Patient Responsibility: A Growing Concern for Health Care Providers
Fueled by a combination of factors, patient responsibility collections, or reimbursement collected directly from patients as opposed to Medicare or insurance companies, are becoming increasingly concerning for health care providers nationwide. These patient collections are increasing in size/value and are comparatively difficult to collect; having both a lower rate of collection success and a longer collection timeline compared to Medicare and standard insurance companies. This combination is resulting in the erosion of bottom lines across the industry. Small physicians/groups and large hospitals/systems alike are impacted by this trend and are actively seeking methods to improve collections performance on this increasingly important piece of their overall collections pie.
Over the past decade, high deductible health plans (“HDHP”), or those with deductibles above $1,600 for individuals and $2,600 for families, have been rapidly growing in popularity. This trend has been escalated in part by the individual marketplaces born through the Affordable Care Act, where, according to a report by Health Affairs, almost 90% of enrollees are in a plan with a deductible beyond the qualifying threshold for an HDHP. Increased enrollment in these plans leads to increased patient responsibility collections, highlighted by a Kaiser Family Foundation report which indicates the average annual out-of-pocket costs per patient rose almost 230% between 2006 and 2015.

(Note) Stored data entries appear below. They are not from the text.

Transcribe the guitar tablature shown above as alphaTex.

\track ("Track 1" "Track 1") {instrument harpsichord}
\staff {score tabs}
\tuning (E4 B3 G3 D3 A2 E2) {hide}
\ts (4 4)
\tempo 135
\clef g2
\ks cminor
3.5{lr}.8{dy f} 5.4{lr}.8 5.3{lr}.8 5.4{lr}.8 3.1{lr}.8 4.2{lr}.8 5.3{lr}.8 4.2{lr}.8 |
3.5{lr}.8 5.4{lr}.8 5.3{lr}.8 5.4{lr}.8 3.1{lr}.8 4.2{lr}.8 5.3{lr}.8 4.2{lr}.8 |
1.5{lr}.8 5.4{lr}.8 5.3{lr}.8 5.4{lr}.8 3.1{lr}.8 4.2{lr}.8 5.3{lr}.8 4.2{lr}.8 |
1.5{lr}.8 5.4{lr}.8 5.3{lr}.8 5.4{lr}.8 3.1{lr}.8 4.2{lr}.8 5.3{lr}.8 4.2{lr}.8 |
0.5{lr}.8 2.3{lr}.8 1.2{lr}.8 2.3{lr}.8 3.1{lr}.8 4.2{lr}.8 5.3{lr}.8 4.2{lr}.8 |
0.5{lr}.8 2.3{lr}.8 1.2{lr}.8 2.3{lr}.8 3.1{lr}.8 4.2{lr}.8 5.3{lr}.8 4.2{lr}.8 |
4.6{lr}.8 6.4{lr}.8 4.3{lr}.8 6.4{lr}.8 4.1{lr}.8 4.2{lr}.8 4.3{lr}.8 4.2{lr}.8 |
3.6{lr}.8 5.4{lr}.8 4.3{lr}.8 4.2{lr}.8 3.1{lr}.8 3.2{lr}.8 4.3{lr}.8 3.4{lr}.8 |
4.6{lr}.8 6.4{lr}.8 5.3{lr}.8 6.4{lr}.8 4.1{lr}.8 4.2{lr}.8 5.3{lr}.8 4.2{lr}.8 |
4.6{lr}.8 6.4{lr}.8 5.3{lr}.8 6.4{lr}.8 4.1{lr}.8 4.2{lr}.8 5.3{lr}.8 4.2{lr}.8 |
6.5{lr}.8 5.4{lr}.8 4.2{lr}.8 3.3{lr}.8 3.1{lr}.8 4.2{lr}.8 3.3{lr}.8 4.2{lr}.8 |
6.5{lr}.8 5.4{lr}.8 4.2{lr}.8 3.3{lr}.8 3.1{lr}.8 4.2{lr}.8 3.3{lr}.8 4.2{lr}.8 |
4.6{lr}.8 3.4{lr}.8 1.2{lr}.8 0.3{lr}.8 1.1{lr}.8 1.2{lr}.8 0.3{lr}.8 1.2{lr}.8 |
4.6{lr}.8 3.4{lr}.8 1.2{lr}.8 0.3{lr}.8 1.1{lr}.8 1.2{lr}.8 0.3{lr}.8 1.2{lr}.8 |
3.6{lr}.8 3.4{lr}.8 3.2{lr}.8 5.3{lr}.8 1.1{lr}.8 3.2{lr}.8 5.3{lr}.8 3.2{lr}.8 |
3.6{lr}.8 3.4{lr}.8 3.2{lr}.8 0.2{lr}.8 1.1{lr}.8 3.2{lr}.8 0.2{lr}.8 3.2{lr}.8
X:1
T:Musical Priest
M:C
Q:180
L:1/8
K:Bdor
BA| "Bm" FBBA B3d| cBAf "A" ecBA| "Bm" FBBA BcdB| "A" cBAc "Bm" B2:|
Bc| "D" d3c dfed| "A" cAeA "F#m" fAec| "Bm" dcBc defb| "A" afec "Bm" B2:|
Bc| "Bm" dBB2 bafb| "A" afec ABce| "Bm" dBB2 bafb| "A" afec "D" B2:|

Providers and administrators are attacking the problem through approaches on both the front end and the back end of the billing process. On the front end, a push to increase transparency and accountability to the patient along with the utilization of today’s payment methods are keys to improving the collections process. This includes a range of efforts from estimating patient responsibility before services are provided, taking credit card information with an agreement to charge the balance automatically upon completion of services, and patient education around their plans, deductibles, and estimated likely costs.

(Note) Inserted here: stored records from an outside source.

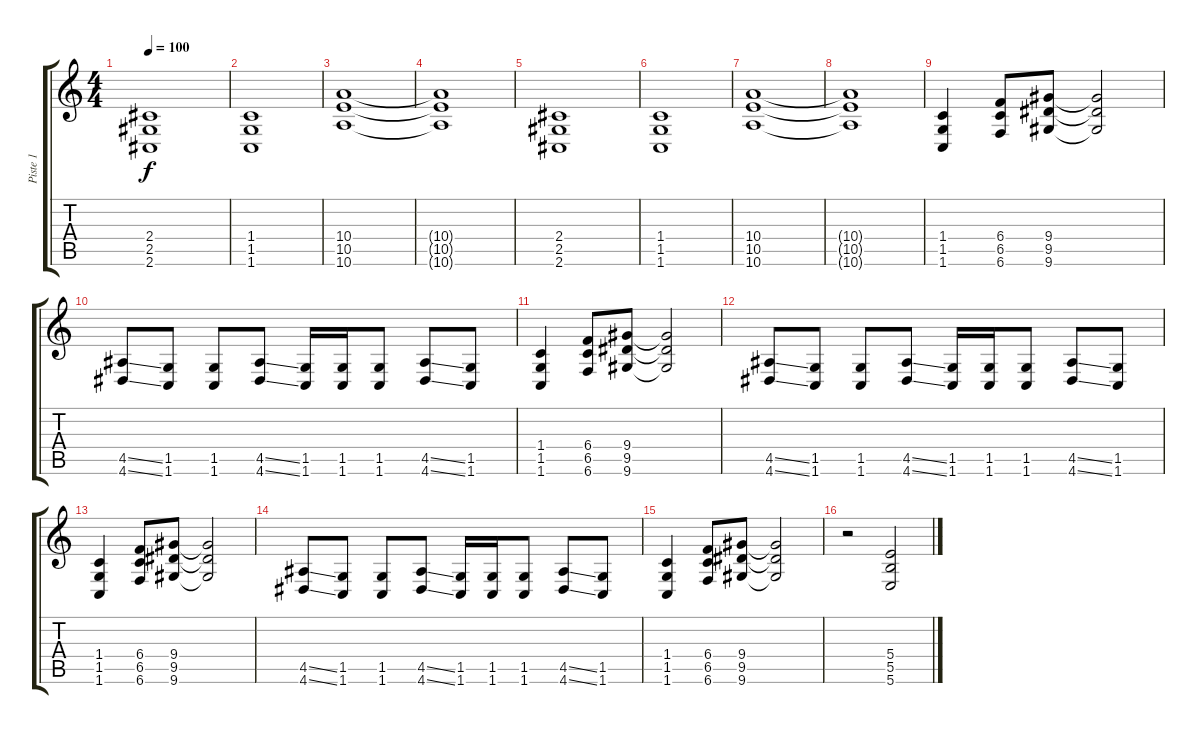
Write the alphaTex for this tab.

\track ("Piste 1" "Piste 1") {instrument distortionguitar}
\staff {score tabs}
\tuning (Db4 Ab3 E3 B2 Gb2 B1) {hide}
\ts (4 4)
\tempo 100
\clef g2
\ks c
(2.4 2.5 2.6).1{dy f} |
(1.4 1.5 1.6).1 |
(10.4 10.5 10.6).1 |
(10.4{t} 10.5{t} 10.6{t}).1 |
(2.4 2.5 2.6).1 |
(1.4 1.5 1.6).1 |
(10.4 10.5 10.6).1 |
(10.4{t} 10.5{t} 10.6{t}).1 |
(1.4 1.5 1.6).4 (6.4 6.5 6.6).8 (9.4 9.5 9.6).8 (9.4{t} 9.5{t} 9.6{t}).2 |
(4.5{ss} 4.6{ss}).8 (1.5 1.6).8 (1.5 1.6).8 (4.5{ss} 4.6{ss}).8 (1.5 1.6).16 (1.5 1.6).16 (1.5 1.6).8 (4.5{ss} 4.6{ss}).8 (1.5 1.6).8 |
(1.4 1.5 1.6).4 (6.4 6.5 6.6).8 (9.4 9.5 9.6).8 (9.4{t} 9.5{t} 9.6{t}).2 |
(4.5{ss} 4.6{ss}).8 (1.5 1.6).8 (1.5 1.6).8 (4.5{ss} 4.6{ss}).8 (1.5 1.6).16 (1.5 1.6).16 (1.5 1.6).8 (4.5{ss} 4.6{ss}).8 (1.5 1.6).8 |
(1.4 1.5 1.6).4 (6.4 6.5 6.6).8 (9.4 9.5 9.6).8 (9.4{t} 9.5{t} 9.6{t}).2 |
(4.5{ss} 4.6{ss}).8 (1.5 1.6).8 (1.5 1.6).8 (4.5{ss} 4.6{ss}).8 (1.5 1.6).16 (1.5 1.6).16 (1.5 1.6).8 (4.5{ss} 4.6{ss}).8 (1.5 1.6).8 |
(1.4 1.5 1.6).4 (6.4 6.5 6.6).8 (9.4 9.5 9.6).8 (9.4{t} 9.5{t} 9.6{t}).2 |
r.2 (5.4 5.5 5.6).2
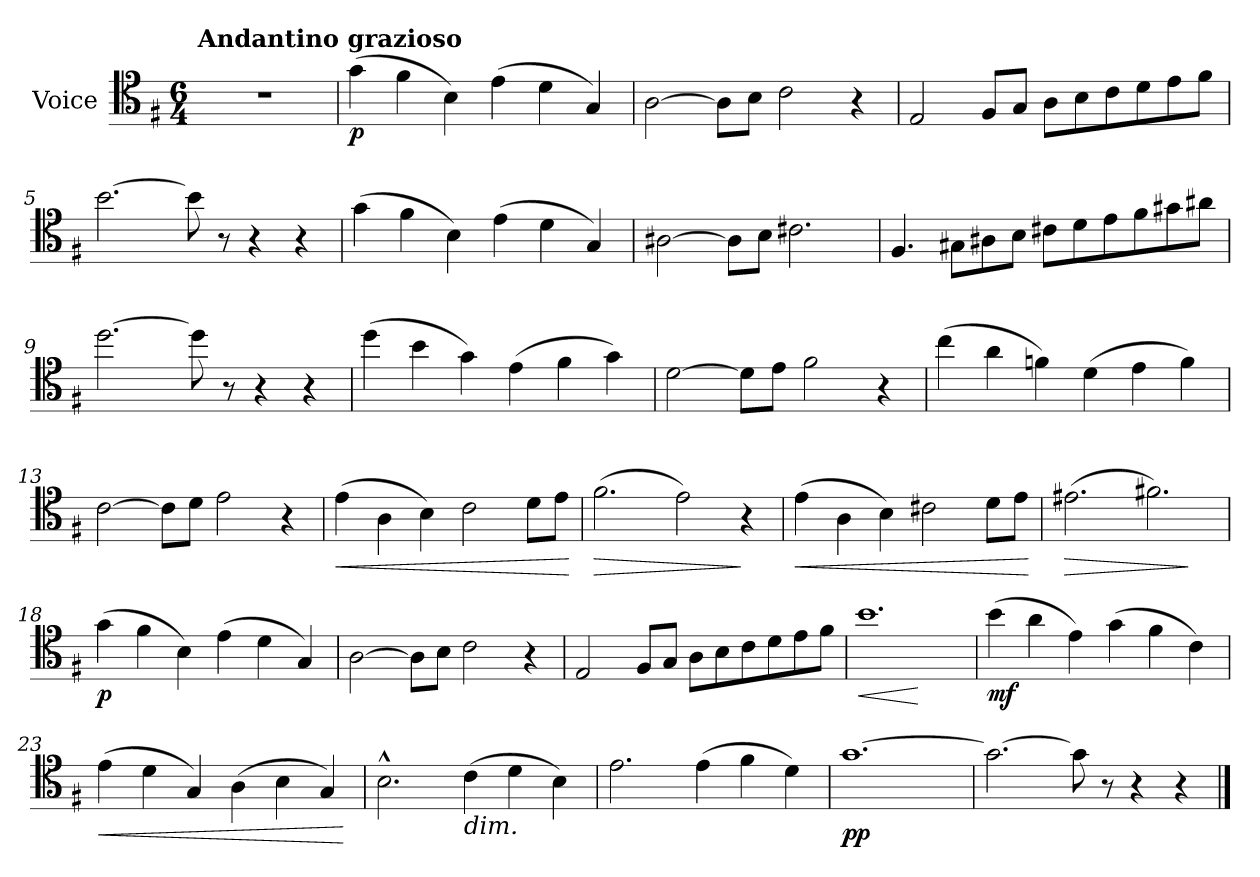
**kern	**dynam
*part1	*part1
*staff1	*staff1
*I"Voice	*
*I'V	*
*clefC4	*
*k[f#]	*
*M6/4	*
=1	=1
!LO:TX:a:B:t=Andantino grazioso	!
1.r	.
=2	=2
!	!LO:DY:b
(>4g\	p
4f#\	.
4B\)	.
(>4e\	.
4d\	.
4G/)	.
=3	=3
[2A\	.
8A\L]	.
8B\J	.
2c\	.
4r	.
=4	=4
2E/	.
8F#/L	.
8G/J	.
8A\L	.
8B\	.
8c\	.
8d\	.
8e\	.
8f#\J	.
=5	=5
[2.b\	.
8b\]	.
8r	.
4r	.
4r	.
=6	=6
(>4g\	.
4f#\	.
4B\)	.
(>4e\	.
4d\	.
4G/)	.
!!LO:LB:g=z
=7	=7
[2A#X\	.
8A#\L]	.
8B\J	.
2.c#X\	.
=8	=8
4.F#/	.
8G#X\L	.
8A#X\	.
8B\J	.
8c#X\L	.
8d\	.
8e\	.
8f#\	.
8g#X\	.
8a#X\J	.
=9	=9
[2.dd\	.
8dd\]	.
8r	.
4r	.
4r	.
=10	=10
(>4dd\	.
4b\	.
4g\)	.
(>4e\	.
4f#\	.
4g\)	.
!!LO:LB:g=z
=11	=11
[2d\	.
8d\L]	.
8e\J	.
2f#\	.
4r	.
=12	=12
(>4cc\	.
4a\	.
4fn\)	.
(>4d\	.
4e\	.
4f\)	.
=13	=13
[2c\	.
8c\L]	.
8d\J	.
2e\	.
4r	.
=14	=14
!	!LO:HP:b
(>4e\	<
4A\	.
4B\)	.
2c\	.
8d\L	.
8e\J	.
.	[
=15	=15
!	!LO:HP:b
(>2.f#\	>
2e\)	.
4r	]
=16	=16
!	!LO:HP:b
(>4e\	<
4A\	.
4B\)	.
2c#X\	.
8d\L	.
8e\J	.
.	[
!!LO:LB:g=z
=17	=17
!	!LO:HP:b
(>2.e#Xi\	>
2.f#X\)	.
.	]
=18	=18
!	!LO:DY:b
(>4g\	p
4f#\	.
4B\)	.
(>4e\	.
4d\	.
4G/)	.
=19	=19
[2A\	.
8A\L]	.
8B\J	.
2c\	.
4r	.
=20	=20
2E/	.
8F#/L	.
8G/J	.
8A\L	.
8B\	.
8c\	.
8d\	.
8e\	.
8f#\J	.
=21	=21
!	!LO:HP:b
1.b	<
.	[
=22	=22
!	!LO:DY:b
(>4b\	mf
4a\	.
4e\)	.
(>4g\	.
4f#\	.
4c\)	.
!!LO:LB:g=z
=23	=23
!	!LO:HP:b
(>4e\	<
4d\	.
4G/)	.
(>4A\	.
4B\	.
4G/)	.
.	[
=24	=24
2.B^^\	.
!LO:TX:b:i:t=dim.	!
(>4c\	.
4d\	.
4B\)	.
=25	=25
2.e\	.
(>4e\	.
4f#\	.
4d\)	.
=26	=26
!	!LO:DY:b
[1.g	pp
=27	=27
2.g\_	.
8g\]	.
8r	.
4r	.
4r	.
==	==
*-	*-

On the back end of the process (collecting of accounts receivable), sophisticated data analytics are being utilized to increase the efficiency and improve the level of success in collecting outstanding patient balances. Digging into the patient receivables using new and intuitive metrics allows billing and collections teams to focus their efforts and tailor their approach to collecting outstanding balances on an account-by-account basis, a vast improvement over the outdated method of simply sending a past due balance letter to all accounts.
The increase in patient out-of-pocket costs and the difficulty surrounding their collection is yet another hurdle today’s physicians and systems are facing. Those that take action now to improve their processes and technology on both the front and back end of the collections cycle will better position themselves to successfully navigate the issue, and maintain their bottom line.